- [EXERCISE BRIEF]:
Between the line containing "X168080000Y-108820000D03*" and the line containing "X159580000Y-108820000D03*" lies a run of lines; give that run again exactly, with both of those lines, and nothing else from the entries below.

[Source data]
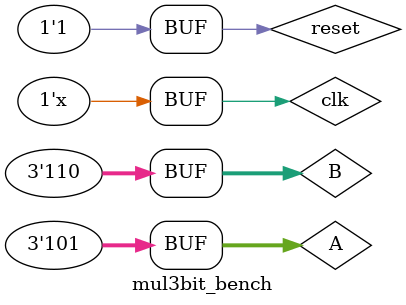
<source format=v>
`timescale 1ns / 1ps


module mul3bit_bench();
reg clk,reset;
reg [2:0] A,B;
//reg [3:0] A_w,B_w;

wire [5:0] result;
//wire [4:0] result_w;

mul_3bit mul_3bit1(
    .clk(clk),
    .reset(reset),
    .A(A),
    .B(B),
//    .A_w(A_w),
//    .B_w(B_w),
    .result(result)
//    .result_w(result_w)
);

initial clk = 1;
always #1 clk <= ~clk;

initial
begin
    reset<=1'b0;     A<=3'b101;  B<=3'b110;   //A_w<=4'b1001;   B_w<=4'b0101;
    #2 reset<=1'b1;

end









endmodule

</source>
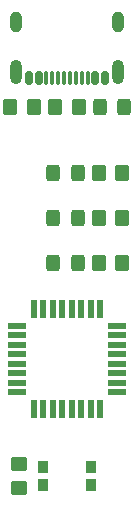
<source format=gbr>
%TF.GenerationSoftware,KiCad,Pcbnew,7.0.10*%
%TF.CreationDate,2024-02-12T16:57:49+10:00*%
%TF.ProjectId,devboard,64657662-6f61-4726-942e-6b696361645f,rev?*%
%TF.SameCoordinates,Original*%
%TF.FileFunction,Paste,Top*%
%TF.FilePolarity,Positive*%
%FSLAX46Y46*%
G04 Gerber Fmt 4.6, Leading zero omitted, Abs format (unit mm)*
G04 Created by KiCad (PCBNEW 7.0.10) date 2024-02-12 16:57:49*
%MOMM*%
%LPD*%
G01*
G04 APERTURE LIST*
G04 Aperture macros list*
%AMRoundRect*
0 Rectangle with rounded corners*
0 $1 Rounding radius*
0 $2 $3 $4 $5 $6 $7 $8 $9 X,Y pos of 4 corners*
0 Add a 4 corners polygon primitive as box body*
4,1,4,$2,$3,$4,$5,$6,$7,$8,$9,$2,$3,0*
0 Add four circle primitives for the rounded corners*
1,1,$1+$1,$2,$3*
1,1,$1+$1,$4,$5*
1,1,$1+$1,$6,$7*
1,1,$1+$1,$8,$9*
0 Add four rect primitives between the rounded corners*
20,1,$1+$1,$2,$3,$4,$5,0*
20,1,$1+$1,$4,$5,$6,$7,0*
20,1,$1+$1,$6,$7,$8,$9,0*
20,1,$1+$1,$8,$9,$2,$3,0*%
G04 Aperture macros list end*
%ADD10RoundRect,0.250000X0.350000X0.450000X-0.350000X0.450000X-0.350000X-0.450000X0.350000X-0.450000X0*%
%ADD11RoundRect,0.250000X-0.350000X-0.450000X0.350000X-0.450000X0.350000X0.450000X-0.350000X0.450000X0*%
%ADD12RoundRect,0.250000X0.325000X0.450000X-0.325000X0.450000X-0.325000X-0.450000X0.325000X-0.450000X0*%
%ADD13RoundRect,0.250000X-0.325000X-0.450000X0.325000X-0.450000X0.325000X0.450000X-0.325000X0.450000X0*%
%ADD14RoundRect,0.250000X0.450000X-0.350000X0.450000X0.350000X-0.450000X0.350000X-0.450000X-0.350000X0*%
%ADD15R,0.900000X1.000000*%
%ADD16R,0.550000X1.600000*%
%ADD17R,1.600000X0.550000*%
%ADD18RoundRect,0.150000X0.150000X0.425000X-0.150000X0.425000X-0.150000X-0.425000X0.150000X-0.425000X0*%
%ADD19RoundRect,0.075000X0.075000X0.500000X-0.075000X0.500000X-0.075000X-0.500000X0.075000X-0.500000X0*%
%ADD20O,1.000000X2.100000*%
%ADD21O,1.000000X1.800000*%
G04 APERTURE END LIST*
D10*
%TO.C,R6*%
X164830000Y-87884000D03*
X162830000Y-87884000D03*
%TD*%
D11*
%TO.C,R3*%
X166513000Y-101092000D03*
X168513000Y-101092000D03*
%TD*%
D12*
%TO.C,D4*%
X164728000Y-93472000D03*
X162678000Y-93472000D03*
%TD*%
D10*
%TO.C,R5*%
X161020000Y-87884000D03*
X159020000Y-87884000D03*
%TD*%
D13*
%TO.C,D2*%
X162678000Y-97282000D03*
X164728000Y-97282000D03*
%TD*%
D14*
%TO.C,R1*%
X159766000Y-120126000D03*
X159766000Y-118126000D03*
%TD*%
D11*
%TO.C,R4*%
X166513000Y-93472000D03*
X168513000Y-93472000D03*
%TD*%
D13*
%TO.C,D3*%
X162678000Y-101092000D03*
X164728000Y-101092000D03*
%TD*%
D15*
%TO.C,SW1*%
X161780000Y-118326000D03*
X165880000Y-118326000D03*
X161780000Y-119926000D03*
X165880000Y-119926000D03*
%TD*%
D11*
%TO.C,R2*%
X166513000Y-97282000D03*
X168513000Y-97282000D03*
%TD*%
D16*
%TO.C,U1*%
X161030000Y-113470000D03*
X161830000Y-113470000D03*
X162630000Y-113470000D03*
X163430000Y-113470000D03*
X164230000Y-113470000D03*
X165030000Y-113470000D03*
X165830000Y-113470000D03*
X166630000Y-113470000D03*
D17*
X168080000Y-112020000D03*
X168080000Y-111220000D03*
X168080000Y-110420000D03*
X168080000Y-109620000D03*
X168080000Y-108820000D03*
X168080000Y-108020000D03*
X168080000Y-107220000D03*
X168080000Y-106420000D03*
D16*
X166630000Y-104970000D03*
X165830000Y-104970000D03*
X165030000Y-104970000D03*
X164230000Y-104970000D03*
X163430000Y-104970000D03*
X162630000Y-104970000D03*
X161830000Y-104970000D03*
X161030000Y-104970000D03*
D17*
X159580000Y-106420000D03*
X159580000Y-107220000D03*
X159580000Y-108020000D03*
X159580000Y-108820000D03*
X159580000Y-109620000D03*
X159580000Y-110420000D03*
X159580000Y-111220000D03*
X159580000Y-112020000D03*
%TD*%
D12*
%TO.C,D1*%
X168665000Y-87884000D03*
X166615000Y-87884000D03*
%TD*%
D18*
%TO.C,J1*%
X167030000Y-85468000D03*
X166230000Y-85468000D03*
D19*
X165080000Y-85468000D03*
X164080000Y-85468000D03*
X163580000Y-85468000D03*
X162580000Y-85468000D03*
D18*
X161430000Y-85468000D03*
X160630000Y-85468000D03*
X160630000Y-85468000D03*
X161430000Y-85468000D03*
D19*
X162080000Y-85468000D03*
X163080000Y-85468000D03*
X164580000Y-85468000D03*
X165580000Y-85468000D03*
D18*
X166230000Y-85468000D03*
X167030000Y-85468000D03*
D20*
X168150000Y-84893000D03*
D21*
X168150000Y-80713000D03*
D20*
X159510000Y-84893000D03*
D21*
X159510000Y-80713000D03*
%TD*%
M02*

</source>
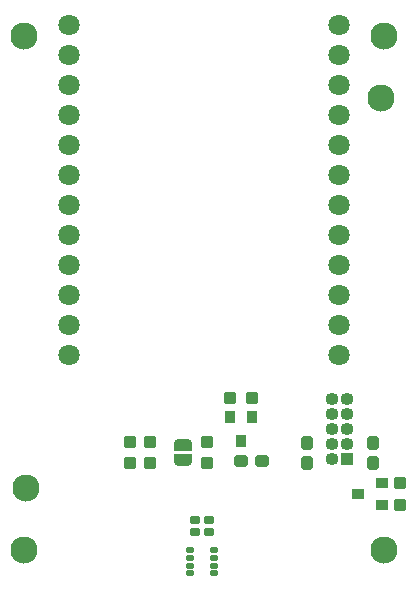
<source format=gbr>
%TF.GenerationSoftware,KiCad,Pcbnew,(6.0.10)*%
%TF.CreationDate,2023-01-02T18:22:58+01:00*%
%TF.ProjectId,sniffer,736e6966-6665-4722-9e6b-696361645f70,rev?*%
%TF.SameCoordinates,Original*%
%TF.FileFunction,Soldermask,Top*%
%TF.FilePolarity,Negative*%
%FSLAX46Y46*%
G04 Gerber Fmt 4.6, Leading zero omitted, Abs format (unit mm)*
G04 Created by KiCad (PCBNEW (6.0.10)) date 2023-01-02 18:22:58*
%MOMM*%
%LPD*%
G01*
G04 APERTURE LIST*
G04 Aperture macros list*
%AMRoundRect*
0 Rectangle with rounded corners*
0 $1 Rounding radius*
0 $2 $3 $4 $5 $6 $7 $8 $9 X,Y pos of 4 corners*
0 Add a 4 corners polygon primitive as box body*
4,1,4,$2,$3,$4,$5,$6,$7,$8,$9,$2,$3,0*
0 Add four circle primitives for the rounded corners*
1,1,$1+$1,$2,$3*
1,1,$1+$1,$4,$5*
1,1,$1+$1,$6,$7*
1,1,$1+$1,$8,$9*
0 Add four rect primitives between the rounded corners*
20,1,$1+$1,$2,$3,$4,$5,0*
20,1,$1+$1,$4,$5,$6,$7,0*
20,1,$1+$1,$6,$7,$8,$9,0*
20,1,$1+$1,$8,$9,$2,$3,0*%
%AMFreePoly0*
4,1,37,0.012350,0.794884,0.074210,0.794507,0.088231,0.792412,0.224052,0.751793,0.236921,0.745846,0.355883,0.668739,0.366566,0.659420,0.459104,0.552023,0.466742,0.540080,0.525419,0.411028,0.529398,0.397421,0.549495,0.257088,0.550000,0.250000,0.550000,-0.250000,0.549996,-0.250610,0.549847,-0.262826,0.549158,-0.270511,0.525638,-0.410312,0.521328,-0.423818,0.459516,-0.551397,
0.451589,-0.563150,0.356454,-0.668254,0.345546,-0.677309,0.224736,-0.751486,0.211726,-0.757116,0.074953,-0.794405,0.060885,-0.796158,0.011462,-0.795252,0.000000,-0.800000,-0.500000,-0.800000,-0.535355,-0.785355,-0.550000,-0.750000,-0.550000,0.750000,-0.535355,0.785355,-0.500000,0.800000,0.000000,0.800000,0.012350,0.794884,0.012350,0.794884,$1*%
%AMFreePoly1*
4,1,37,0.535355,0.785355,0.550000,0.750000,0.550000,-0.750000,0.535355,-0.785355,0.500000,-0.800000,0.000000,-0.800000,-0.012524,-0.794812,-0.080857,-0.793560,-0.094851,-0.791293,-0.230166,-0.749018,-0.242962,-0.742915,-0.360972,-0.664360,-0.371540,-0.654911,-0.462760,-0.546392,-0.470252,-0.534356,-0.527347,-0.404597,-0.531159,-0.390943,-0.548742,-0.256483,-0.547388,-0.256306,-0.550000,-0.250000,
-0.550000,0.250000,-0.549522,0.251153,-0.549368,0.263802,-0.527557,0.403879,-0.523412,0.417435,-0.463164,0.545760,-0.455381,0.557609,-0.361537,0.663867,-0.350741,0.673055,-0.230846,0.748703,-0.217905,0.754492,-0.081598,0.793449,-0.067552,0.795373,-0.011991,0.795033,0.000000,0.800000,0.500000,0.800000,0.535355,0.785355,0.535355,0.785355,$1*%
G04 Aperture macros list end*
%ADD10C,1.800000*%
%ADD11RoundRect,0.205000X0.212500X0.155000X-0.212500X0.155000X-0.212500X-0.155000X0.212500X-0.155000X0*%
%ADD12RoundRect,0.287500X0.237500X-0.250000X0.237500X0.250000X-0.237500X0.250000X-0.237500X-0.250000X0*%
%ADD13RoundRect,0.287500X-0.237500X0.250000X-0.237500X-0.250000X0.237500X-0.250000X0.237500X0.250000X0*%
%ADD14RoundRect,0.287500X0.250000X0.237500X-0.250000X0.237500X-0.250000X-0.237500X0.250000X-0.237500X0*%
%ADD15RoundRect,0.050000X0.250000X0.175000X-0.250000X0.175000X-0.250000X-0.175000X0.250000X-0.175000X0*%
%ADD16RoundRect,0.287500X0.237500X-0.300000X0.237500X0.300000X-0.237500X0.300000X-0.237500X-0.300000X0*%
%ADD17RoundRect,0.287500X-0.300000X-0.237500X0.300000X-0.237500X0.300000X0.237500X-0.300000X0.237500X0*%
%ADD18O,1.100000X1.100000*%
%ADD19RoundRect,0.050000X-0.500000X-0.500000X0.500000X-0.500000X0.500000X0.500000X-0.500000X0.500000X0*%
%ADD20C,2.300000*%
%ADD21FreePoly0,90.000000*%
%ADD22FreePoly1,90.000000*%
%ADD23RoundRect,0.050000X-0.400000X0.450000X-0.400000X-0.450000X0.400000X-0.450000X0.400000X0.450000X0*%
%ADD24RoundRect,0.050000X0.450000X0.400000X-0.450000X0.400000X-0.450000X-0.400000X0.450000X-0.400000X0*%
G04 APERTURE END LIST*
D10*
%TO.C,U1*%
X112230000Y-78800000D03*
X112230000Y-81340000D03*
X112230000Y-83880000D03*
X112230000Y-86420000D03*
X112230000Y-88960000D03*
X112230000Y-91500000D03*
X112230000Y-94040000D03*
X112230000Y-96580000D03*
X112230000Y-99120000D03*
X112230000Y-101660000D03*
X112230000Y-104200000D03*
X112230000Y-106740000D03*
X89370000Y-78800000D03*
X89370000Y-81340000D03*
X89370000Y-83880000D03*
X89370000Y-86420000D03*
X89370000Y-88960000D03*
X89370000Y-91500000D03*
X89370000Y-94040000D03*
X89370000Y-96580000D03*
X89370000Y-99120000D03*
X89370000Y-101660000D03*
X89370000Y-104200000D03*
X89370000Y-106740000D03*
%TD*%
D11*
%TO.C,C1*%
X101240500Y-120677000D03*
X100105500Y-120677000D03*
%TD*%
%TO.C,C2*%
X100105500Y-121693000D03*
X101240500Y-121693000D03*
%TD*%
D12*
%TO.C,R2*%
X101050000Y-114087500D03*
X101050000Y-115912500D03*
%TD*%
%TO.C,R3*%
X96300000Y-114087500D03*
X96300000Y-115912500D03*
%TD*%
%TO.C,R4*%
X94550000Y-114087500D03*
X94550000Y-115912500D03*
%TD*%
D13*
%TO.C,R5*%
X117437000Y-117605500D03*
X117437000Y-119430500D03*
%TD*%
D14*
%TO.C,R1*%
X104891000Y-110361000D03*
X103066000Y-110361000D03*
%TD*%
D15*
%TO.C,U2*%
X99648000Y-125225000D03*
X99648000Y-124575000D03*
X99648000Y-123925000D03*
X99648000Y-123275000D03*
X101698000Y-123275000D03*
X101698000Y-123925000D03*
X101698000Y-124575000D03*
X101698000Y-125225000D03*
%TD*%
D16*
%TO.C,C5*%
X115128000Y-115922500D03*
X115128000Y-114197500D03*
%TD*%
%TO.C,C3*%
X109540000Y-114197500D03*
X109540000Y-115922500D03*
%TD*%
D17*
%TO.C,C4*%
X105703500Y-115695000D03*
X103978500Y-115695000D03*
%TD*%
D18*
%TO.C,J1*%
X111700000Y-114270000D03*
X111700000Y-115540000D03*
X111700000Y-111730000D03*
X112970000Y-110460000D03*
X111700000Y-110460000D03*
X112970000Y-114270000D03*
X111700000Y-113000000D03*
X112970000Y-111730000D03*
D19*
X112970000Y-115540000D03*
D18*
X112970000Y-113000000D03*
D20*
X85800000Y-118000000D03*
X115800000Y-85000000D03*
%TD*%
%TO.C,H4*%
X116050000Y-123250000D03*
%TD*%
%TO.C,H2*%
X116050000Y-79750000D03*
%TD*%
%TO.C,H3*%
X85550000Y-123250000D03*
%TD*%
%TO.C,H1*%
X85550000Y-79750000D03*
%TD*%
D21*
%TO.C,JP1*%
X99050000Y-114350000D03*
D22*
X99050000Y-115650000D03*
%TD*%
D23*
%TO.C,Q1*%
X103978500Y-114028000D03*
X103028500Y-112028000D03*
X104928500Y-112028000D03*
%TD*%
D24*
%TO.C,Q2*%
X115897000Y-119468000D03*
X115897000Y-117568000D03*
X113897000Y-118518000D03*
%TD*%
M02*

</source>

- [SOLUTION TO THIS EXERCISE]:
X168080000Y-108820000D03*
X168080000Y-108020000D03*
X168080000Y-107220000D03*
X168080000Y-106420000D03*
D16*
X166630000Y-104970000D03*
X165830000Y-104970000D03*
X165030000Y-104970000D03*
X164230000Y-104970000D03*
X163430000Y-104970000D03*
X162630000Y-104970000D03*
X161830000Y-104970000D03*
X161030000Y-104970000D03*
D17*
X159580000Y-106420000D03*
X159580000Y-107220000D03*
X159580000Y-108020000D03*
X159580000Y-108820000D03*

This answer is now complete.